È quanto fotografa un’analisi dell’ufficio studi Lapam Confartigianato che ha svolto una ricerca sull’afflusso turistico per esaminare il trend del 2023, basandosi su quanto osservato nell’anno precedente.

La provincia reggiana è stata una di quelle che ha subito maggiormente l’impatto della pandemia: rispetto al 2019, nell’intero 2022 si è registrato un -11,9% di afflusso turistico, mentre se consideriamo solo i mesi estivi, ossia da luglio a settembre 2022, le presenze turistiche sul territorio reggiano sono state 223.322, il 19,1% in più rispetto al 2021 ma il 7,6% in meno rispetto al 2019.

Nel primo semestre 2023 la provincia di Reggio Emilia si differenzia invece per un certo ritardo nel recupero dei valori pre-crisi (-15,8%), tuttavia attestandosi al di sopra dello stesso periodo del 2022 (+2,5%).
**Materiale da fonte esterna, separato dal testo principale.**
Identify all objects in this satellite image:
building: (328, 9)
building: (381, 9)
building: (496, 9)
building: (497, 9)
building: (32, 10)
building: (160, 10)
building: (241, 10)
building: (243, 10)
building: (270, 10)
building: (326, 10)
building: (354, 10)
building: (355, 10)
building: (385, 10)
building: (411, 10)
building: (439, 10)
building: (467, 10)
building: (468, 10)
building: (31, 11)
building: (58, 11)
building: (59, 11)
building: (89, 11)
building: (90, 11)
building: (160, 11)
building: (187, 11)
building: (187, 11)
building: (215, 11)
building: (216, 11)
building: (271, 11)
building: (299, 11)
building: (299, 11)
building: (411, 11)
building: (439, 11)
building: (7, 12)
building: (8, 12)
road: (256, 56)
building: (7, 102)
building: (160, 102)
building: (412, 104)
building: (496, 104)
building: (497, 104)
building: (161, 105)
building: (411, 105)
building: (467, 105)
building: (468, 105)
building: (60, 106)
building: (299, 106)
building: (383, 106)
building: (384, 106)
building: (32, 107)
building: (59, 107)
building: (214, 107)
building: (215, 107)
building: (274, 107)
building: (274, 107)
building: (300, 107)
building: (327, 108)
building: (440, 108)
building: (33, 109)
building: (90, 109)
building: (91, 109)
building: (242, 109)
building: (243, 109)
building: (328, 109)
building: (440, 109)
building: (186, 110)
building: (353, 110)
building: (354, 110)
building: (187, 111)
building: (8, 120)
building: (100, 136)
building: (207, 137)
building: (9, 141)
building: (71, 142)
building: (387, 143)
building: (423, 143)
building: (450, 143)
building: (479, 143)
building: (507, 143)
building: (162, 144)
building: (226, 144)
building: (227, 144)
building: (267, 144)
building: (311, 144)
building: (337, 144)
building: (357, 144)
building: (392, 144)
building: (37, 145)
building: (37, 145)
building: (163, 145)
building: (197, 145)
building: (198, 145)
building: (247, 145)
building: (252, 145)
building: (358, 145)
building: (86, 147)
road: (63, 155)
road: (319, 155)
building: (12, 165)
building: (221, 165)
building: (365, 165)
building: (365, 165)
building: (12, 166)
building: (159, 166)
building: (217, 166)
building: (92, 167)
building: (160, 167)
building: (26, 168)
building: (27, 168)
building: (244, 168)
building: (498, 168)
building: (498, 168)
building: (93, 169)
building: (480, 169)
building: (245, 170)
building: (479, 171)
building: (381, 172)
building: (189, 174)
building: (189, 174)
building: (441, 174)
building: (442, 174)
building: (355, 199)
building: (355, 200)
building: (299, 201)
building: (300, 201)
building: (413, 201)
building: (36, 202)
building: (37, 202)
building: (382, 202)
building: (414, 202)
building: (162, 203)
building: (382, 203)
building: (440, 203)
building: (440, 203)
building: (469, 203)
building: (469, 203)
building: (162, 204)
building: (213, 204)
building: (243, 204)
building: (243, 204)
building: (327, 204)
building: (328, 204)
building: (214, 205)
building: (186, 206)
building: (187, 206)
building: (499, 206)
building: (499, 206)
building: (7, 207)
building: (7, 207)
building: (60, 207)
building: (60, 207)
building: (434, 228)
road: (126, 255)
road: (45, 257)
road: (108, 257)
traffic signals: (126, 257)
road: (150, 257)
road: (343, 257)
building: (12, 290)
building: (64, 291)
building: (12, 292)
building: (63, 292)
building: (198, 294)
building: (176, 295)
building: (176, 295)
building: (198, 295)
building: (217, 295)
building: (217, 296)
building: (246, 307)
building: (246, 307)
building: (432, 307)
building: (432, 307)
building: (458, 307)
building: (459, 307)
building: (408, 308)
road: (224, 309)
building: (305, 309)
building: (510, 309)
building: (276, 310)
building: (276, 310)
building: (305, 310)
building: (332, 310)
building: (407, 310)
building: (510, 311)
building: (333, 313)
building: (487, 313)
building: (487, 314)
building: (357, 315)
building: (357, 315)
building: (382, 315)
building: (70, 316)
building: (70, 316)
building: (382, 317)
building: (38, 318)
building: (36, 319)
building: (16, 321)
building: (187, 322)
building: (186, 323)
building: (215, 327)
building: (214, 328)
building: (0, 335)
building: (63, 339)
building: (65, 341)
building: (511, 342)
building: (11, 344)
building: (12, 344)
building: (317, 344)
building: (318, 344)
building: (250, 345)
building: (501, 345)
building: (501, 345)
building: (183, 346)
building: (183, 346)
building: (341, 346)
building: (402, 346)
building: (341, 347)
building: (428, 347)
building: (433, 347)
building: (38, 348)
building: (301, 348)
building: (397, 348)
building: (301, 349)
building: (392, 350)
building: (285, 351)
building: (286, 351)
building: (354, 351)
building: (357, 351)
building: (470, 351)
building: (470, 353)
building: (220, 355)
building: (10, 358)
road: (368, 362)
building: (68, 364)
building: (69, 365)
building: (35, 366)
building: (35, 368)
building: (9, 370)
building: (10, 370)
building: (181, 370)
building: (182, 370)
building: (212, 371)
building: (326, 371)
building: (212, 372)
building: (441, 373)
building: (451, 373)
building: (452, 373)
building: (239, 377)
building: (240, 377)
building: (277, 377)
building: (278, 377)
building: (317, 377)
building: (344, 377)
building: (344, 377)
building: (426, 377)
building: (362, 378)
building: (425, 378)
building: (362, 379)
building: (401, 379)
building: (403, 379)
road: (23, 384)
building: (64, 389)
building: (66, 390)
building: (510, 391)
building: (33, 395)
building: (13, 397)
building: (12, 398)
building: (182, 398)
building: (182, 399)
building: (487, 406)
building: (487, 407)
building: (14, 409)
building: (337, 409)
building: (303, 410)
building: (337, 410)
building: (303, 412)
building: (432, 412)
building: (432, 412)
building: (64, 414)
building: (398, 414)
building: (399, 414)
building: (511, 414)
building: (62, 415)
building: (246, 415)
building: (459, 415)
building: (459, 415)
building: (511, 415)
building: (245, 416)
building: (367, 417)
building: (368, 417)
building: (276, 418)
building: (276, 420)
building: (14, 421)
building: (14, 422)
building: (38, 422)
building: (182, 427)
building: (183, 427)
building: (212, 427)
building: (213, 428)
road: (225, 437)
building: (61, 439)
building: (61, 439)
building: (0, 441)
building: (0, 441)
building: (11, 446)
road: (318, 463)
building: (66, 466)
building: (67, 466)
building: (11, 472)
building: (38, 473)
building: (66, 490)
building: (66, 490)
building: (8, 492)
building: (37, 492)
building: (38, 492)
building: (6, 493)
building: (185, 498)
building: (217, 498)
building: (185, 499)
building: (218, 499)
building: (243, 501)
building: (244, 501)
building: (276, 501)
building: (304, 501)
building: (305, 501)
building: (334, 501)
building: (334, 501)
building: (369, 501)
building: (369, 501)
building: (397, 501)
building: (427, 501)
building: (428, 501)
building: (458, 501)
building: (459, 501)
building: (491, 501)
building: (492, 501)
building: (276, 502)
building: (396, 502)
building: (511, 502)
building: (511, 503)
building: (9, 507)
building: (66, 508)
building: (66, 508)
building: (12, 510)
Le aspettative positive per l’estate 2023 trainano la domanda di lavoro: nei tre mesi da luglio a settembre 2023 le imprese reggiane prevedono l'entrata di 13.900 lavoratori di cui oltre la metà, il 56%, in micro e piccole imprese.

A livello settoriale si osserva che il 16,5% della domanda di lavoro proviene dai servizi di alloggio e ristorazione e servizi turistici, in crescita del 33,1% rispetto allo stesso periodo del 2022.

Per quanto riguarda i turisti stranieri, a livello regionale nel 2022 crescono soprattutto le presenze estere, che registrano un +77,1% rispetto al 2021, pur rimanendo al di sotto dei livelli del 2019 del 7,9%. La presenza straniera rappresenta il 25,6% del turismo in regione, quota che supera il 17,9% del 2021 e tende al 26,3% del 2019.

La Pietra di Bismantova, meta turistica per eccellenza

La spesa di turisti stranieri in Emilia-Romagna nel 2022 ammonta a 2.109 milioni di euro, +777 milioni di euro rispetto alla spesa registrata nel 2021e inferiore di 104 milioni  di euro a quella accertata nel 2019, anno pre crisi pandemica.

Una spesa che può interessare prodotti artigianali e del made in Italy e servizi di varia natura per i quali la qualità fa la differenza, consolidando l’elevata reputazione dell’offerta turistica italiana.

Alla fine del primo trimestre 2023 le imprese artigiane di Reggio Emilia operanti in attività che potrebbero essere interessate dalla domanda turistica sono 2.181 e danno lavoro a 6.474 addetti.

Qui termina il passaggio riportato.